:: RECORDS FOR THE TASK ::
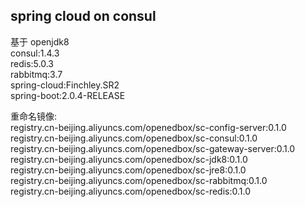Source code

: ## spring cloud on consul

基于 
openjdk8  
consul:1.4.3  
redis:5.0.3  
rabbitmq:3.7  
spring-cloud:Finchley.SR2  
spring-boot:2.0.4-RELEASE  
  
重命名镜像:  
registry.cn-beijing.aliyuncs.com/openedbox/sc-config-server:0.1.0  
registry.cn-beijing.aliyuncs.com/openedbox/sc-consul:0.1.0  
registry.cn-beijing.aliyuncs.com/openedbox/sc-gateway-server:0.1.0  
registry.cn-beijing.aliyuncs.com/openedbox/sc-jdk8:0.1.0  
registry.cn-beijing.aliyuncs.com/openedbox/sc-jre8:0.1.0  
registry.cn-beijing.aliyuncs.com/openedbox/sc-rabbitmq:0.1.0  
registry.cn-beijing.aliyuncs.com/openedbox/sc-redis:0.1.0  
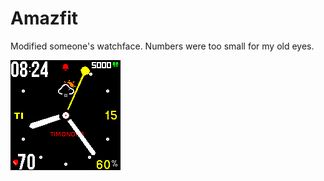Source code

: # Amazfit
Modified someone's watchface. Numbers were too small for my old eyes.

<img src=noko_packed_animated_4.png>
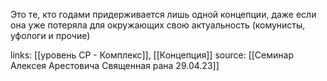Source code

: Это те, кто годами придерживается лишь одной концепции, даже если она уже потеряла для окружающих свою актуальность (комунисты, уфологи и прочие)

links: [[уровень СР - Комплекс]], [[Концепция]]
source: [[Семинар Алексея Арестовича Священная рана 29.04.23]]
:::
> [WHAT TO PRODUCE] Which lines of the data include the word "consul"? Copy each one.

> [TASK ANSWER]
: ## spring cloud on consul
consul:1.4.3  
registry.cn-beijing.aliyuncs.com/openedbox/sc-consul:0.1.0  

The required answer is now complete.